▶ **Travail demandé**
D'après le texte fourni sur le port de Kaolack, pourquoi la Cciak a-t-elle réduit son budget annuel d'environ 100 millions de francs CFA ? Répondez en une à trois phrases.

====== Texte fourni ======

Une décision inattendue des autorités centrales vient de bouleverser les équilibres financiers d’une institution clé de la région centre. Face à un transfert administratif exécuté sans préavis, les responsables locaux se voient contraints de revoir drastiquement leurs prévisions à la baisse.
Selon les informations relayées par Sud Quotidien, l’État du Sénégal a décidé de manière unilatérale de retirer la gestion du Port de Kaolack à la Chambre de commerce d’industrie et d’agriculture de Kaolack (Cciak). La gestion de cette infrastructure est désormais confiée au Port autonome de Dakar (Pad). Réuni en assemblée générale extraordinaire, le bureau consulaire a dénoncé une procédure engagée sans aucune notification administrative préalable. Nos sources précisent également que depuis la nomination de la nouvelle direction, aucun acte de passation de services n’a été organisé entre l’équipe sortante et les nouveaux dirigeants.
Les répercussions de cette mesure sont directes sur le fonctionnement de l’institution. Les activités portuaires assuraient 80 % des ressources financières de la Cciak, des fonds qui servaient principalement au financement de projets économiques locaux. Privée des recettes générées par les opérations maritimes, le commerce et la location des hangars situés dans l’enceinte portuaire, l’institution a adopté une posture de prudence. Le budget annuel a ainsi subi une coupe d’environ 100 millions de francs CFA afin d’anticiper le manque à gagner.

====== Données fournies ======

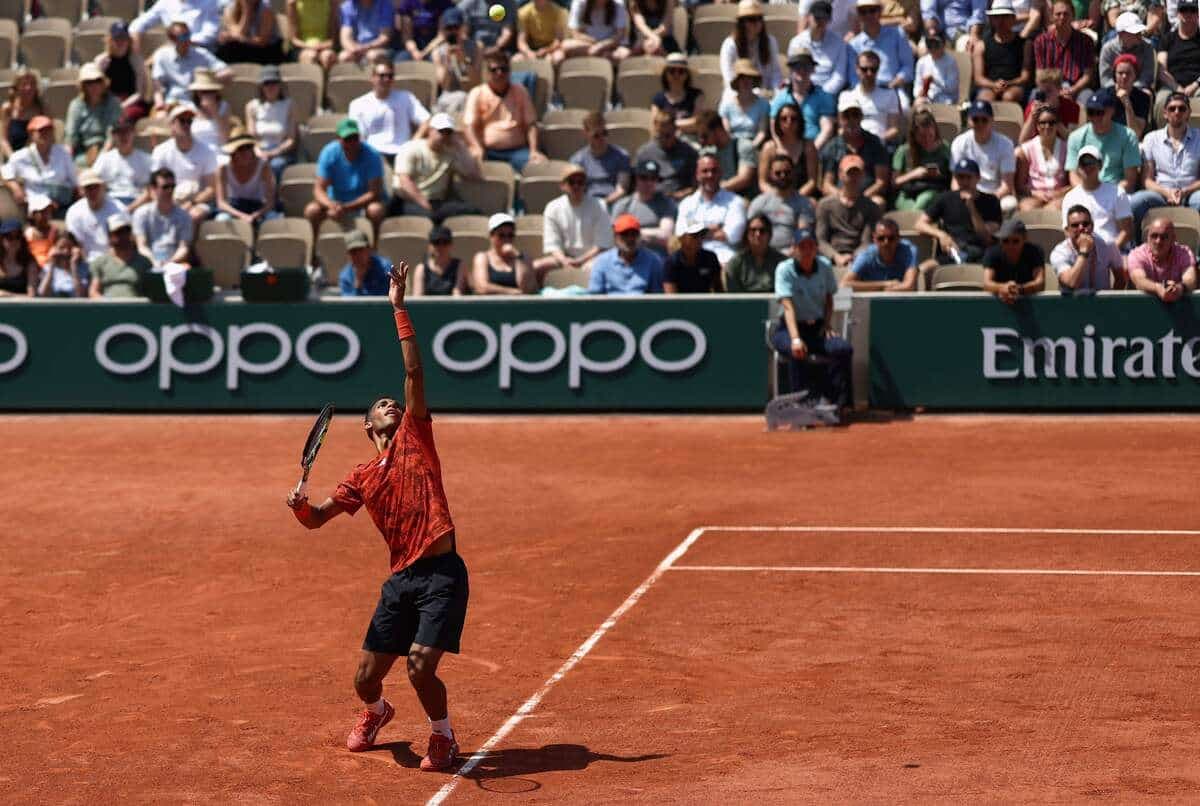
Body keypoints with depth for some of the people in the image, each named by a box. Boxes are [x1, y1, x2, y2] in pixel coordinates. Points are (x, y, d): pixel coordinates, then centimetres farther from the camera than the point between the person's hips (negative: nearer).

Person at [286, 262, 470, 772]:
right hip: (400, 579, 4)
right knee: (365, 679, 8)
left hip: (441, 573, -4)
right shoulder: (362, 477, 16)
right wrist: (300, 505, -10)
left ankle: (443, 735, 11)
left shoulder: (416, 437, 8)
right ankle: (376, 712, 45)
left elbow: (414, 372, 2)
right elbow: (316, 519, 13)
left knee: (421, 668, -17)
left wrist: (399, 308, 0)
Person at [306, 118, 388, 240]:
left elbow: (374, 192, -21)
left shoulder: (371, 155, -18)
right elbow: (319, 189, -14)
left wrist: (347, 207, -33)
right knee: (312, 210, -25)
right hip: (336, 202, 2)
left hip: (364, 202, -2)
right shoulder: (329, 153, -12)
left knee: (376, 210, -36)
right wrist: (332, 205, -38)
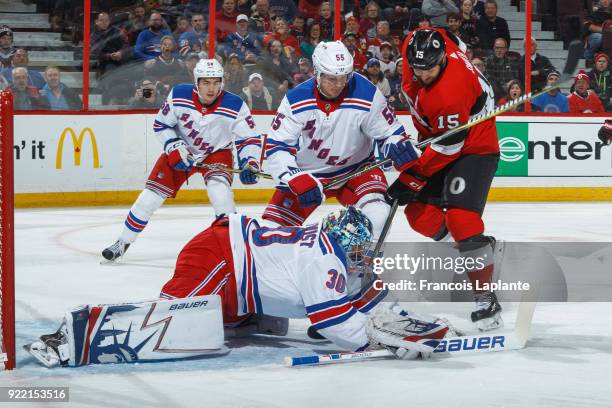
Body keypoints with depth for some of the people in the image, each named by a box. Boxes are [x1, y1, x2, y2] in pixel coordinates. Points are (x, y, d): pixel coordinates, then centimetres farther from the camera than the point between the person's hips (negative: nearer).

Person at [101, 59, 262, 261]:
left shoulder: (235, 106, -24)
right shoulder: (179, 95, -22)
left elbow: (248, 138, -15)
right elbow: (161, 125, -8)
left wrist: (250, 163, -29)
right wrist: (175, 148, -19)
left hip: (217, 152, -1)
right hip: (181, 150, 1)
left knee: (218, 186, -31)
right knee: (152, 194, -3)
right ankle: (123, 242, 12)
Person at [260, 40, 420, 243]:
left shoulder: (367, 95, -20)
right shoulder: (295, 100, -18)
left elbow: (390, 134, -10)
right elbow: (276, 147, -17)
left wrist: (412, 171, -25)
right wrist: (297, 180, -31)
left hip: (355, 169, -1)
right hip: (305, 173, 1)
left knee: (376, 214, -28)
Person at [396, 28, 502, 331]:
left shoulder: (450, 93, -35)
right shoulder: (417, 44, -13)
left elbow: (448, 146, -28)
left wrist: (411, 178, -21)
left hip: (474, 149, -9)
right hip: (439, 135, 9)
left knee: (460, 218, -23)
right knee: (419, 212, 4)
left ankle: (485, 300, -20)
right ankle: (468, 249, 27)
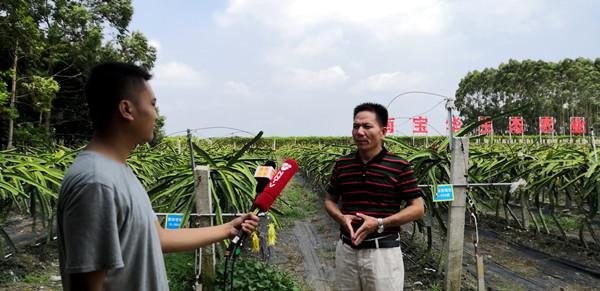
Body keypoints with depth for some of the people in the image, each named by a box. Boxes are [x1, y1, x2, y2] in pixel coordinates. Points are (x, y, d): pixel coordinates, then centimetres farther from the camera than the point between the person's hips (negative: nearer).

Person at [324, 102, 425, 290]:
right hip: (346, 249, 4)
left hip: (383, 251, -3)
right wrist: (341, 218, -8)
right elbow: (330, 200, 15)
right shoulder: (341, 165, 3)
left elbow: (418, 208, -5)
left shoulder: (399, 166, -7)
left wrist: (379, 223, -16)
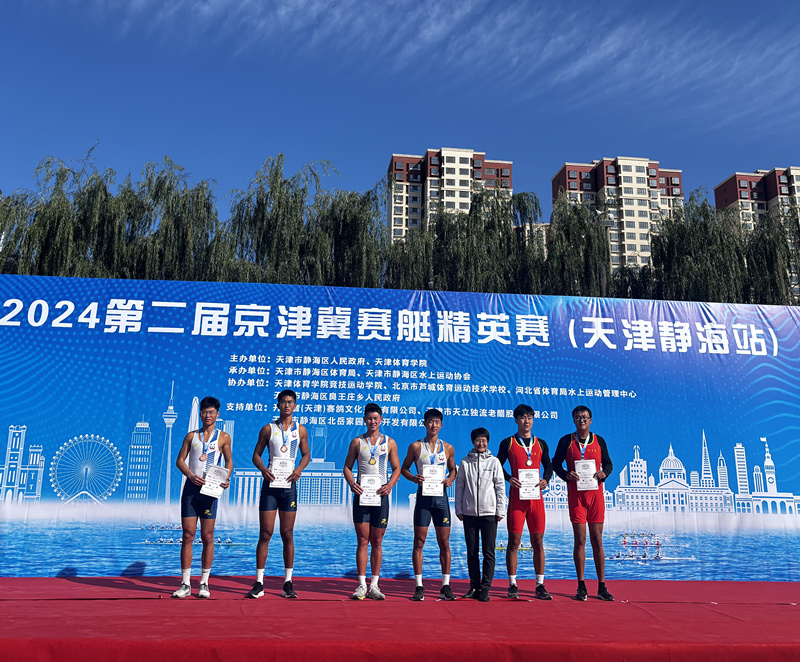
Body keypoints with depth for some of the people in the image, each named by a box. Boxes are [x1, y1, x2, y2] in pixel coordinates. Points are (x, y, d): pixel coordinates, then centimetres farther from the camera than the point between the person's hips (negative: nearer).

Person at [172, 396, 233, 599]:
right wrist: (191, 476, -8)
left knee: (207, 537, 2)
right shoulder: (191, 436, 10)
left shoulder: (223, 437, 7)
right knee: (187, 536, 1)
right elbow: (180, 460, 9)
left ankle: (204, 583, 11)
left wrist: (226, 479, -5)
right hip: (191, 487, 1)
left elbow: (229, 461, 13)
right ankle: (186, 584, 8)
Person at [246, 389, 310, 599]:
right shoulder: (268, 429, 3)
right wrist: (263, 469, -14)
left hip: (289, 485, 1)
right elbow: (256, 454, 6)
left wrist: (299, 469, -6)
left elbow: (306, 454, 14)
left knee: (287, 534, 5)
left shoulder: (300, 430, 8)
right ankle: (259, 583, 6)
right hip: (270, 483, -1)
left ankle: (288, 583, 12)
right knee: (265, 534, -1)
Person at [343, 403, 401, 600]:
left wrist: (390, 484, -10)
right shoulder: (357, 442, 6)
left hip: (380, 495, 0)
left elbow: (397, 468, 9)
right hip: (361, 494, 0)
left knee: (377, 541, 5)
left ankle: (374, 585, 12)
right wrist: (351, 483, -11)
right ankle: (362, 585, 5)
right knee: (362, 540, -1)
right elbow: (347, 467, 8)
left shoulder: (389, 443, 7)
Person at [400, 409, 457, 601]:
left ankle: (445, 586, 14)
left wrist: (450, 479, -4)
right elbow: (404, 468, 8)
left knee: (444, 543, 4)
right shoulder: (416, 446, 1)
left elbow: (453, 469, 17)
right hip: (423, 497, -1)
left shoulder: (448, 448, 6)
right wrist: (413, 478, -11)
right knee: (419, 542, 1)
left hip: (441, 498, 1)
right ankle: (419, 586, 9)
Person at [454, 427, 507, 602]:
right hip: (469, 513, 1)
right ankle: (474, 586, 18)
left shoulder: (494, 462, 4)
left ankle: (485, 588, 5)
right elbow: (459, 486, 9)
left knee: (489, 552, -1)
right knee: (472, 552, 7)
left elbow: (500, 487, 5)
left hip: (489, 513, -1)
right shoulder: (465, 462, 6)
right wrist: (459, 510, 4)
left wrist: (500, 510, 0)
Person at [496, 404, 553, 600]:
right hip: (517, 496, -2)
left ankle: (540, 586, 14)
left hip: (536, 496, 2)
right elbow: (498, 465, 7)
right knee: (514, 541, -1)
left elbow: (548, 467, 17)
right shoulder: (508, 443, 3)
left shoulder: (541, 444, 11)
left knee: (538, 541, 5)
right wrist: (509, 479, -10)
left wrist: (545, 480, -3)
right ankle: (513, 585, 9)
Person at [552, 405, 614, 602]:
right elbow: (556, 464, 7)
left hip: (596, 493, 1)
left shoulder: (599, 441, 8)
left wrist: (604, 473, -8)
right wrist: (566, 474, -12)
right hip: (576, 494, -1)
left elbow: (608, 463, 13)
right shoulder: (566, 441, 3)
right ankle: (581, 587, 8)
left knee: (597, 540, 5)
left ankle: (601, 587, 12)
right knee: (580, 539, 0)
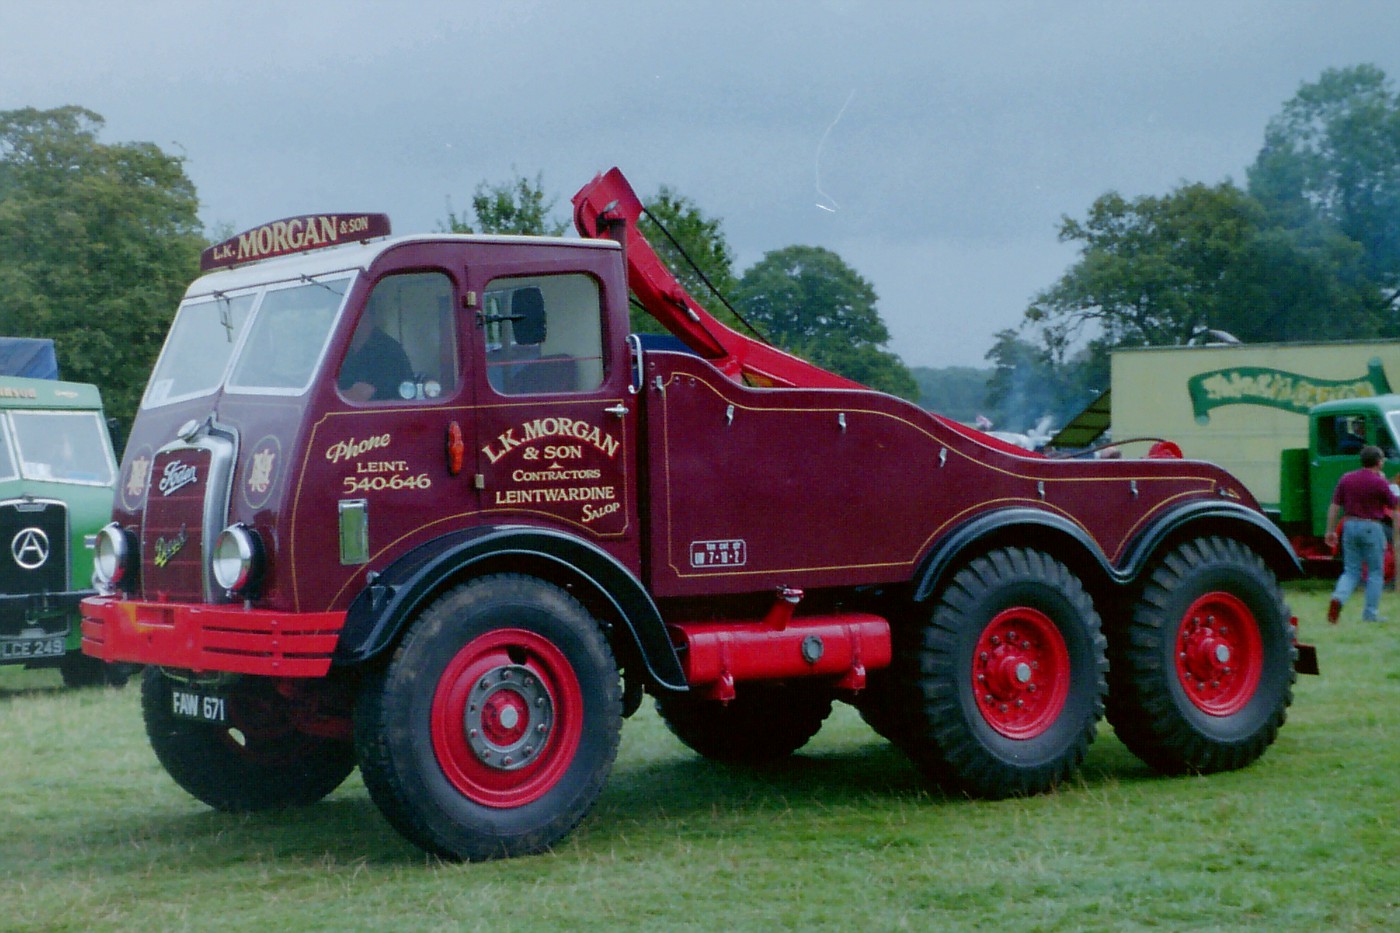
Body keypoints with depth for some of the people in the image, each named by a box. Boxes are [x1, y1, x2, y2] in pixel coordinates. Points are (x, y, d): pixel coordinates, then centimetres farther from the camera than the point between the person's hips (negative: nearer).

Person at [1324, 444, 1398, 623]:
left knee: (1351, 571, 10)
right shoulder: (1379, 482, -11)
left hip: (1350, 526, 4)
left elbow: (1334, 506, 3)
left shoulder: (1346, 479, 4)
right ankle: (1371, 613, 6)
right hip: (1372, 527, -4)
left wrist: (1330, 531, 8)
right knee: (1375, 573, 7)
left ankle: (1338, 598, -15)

======

▶ **Réponse**
Les activités portuaires fournissaient 80 % des ressources financières de la Cciak. Comme la gestion du port a été confiée au Port autonome de Dakar, l'institution perd les recettes des opérations maritimes, du commerce et de la location des hangars. Elle a donc réduit son budget pour anticiper ce manque à gagner.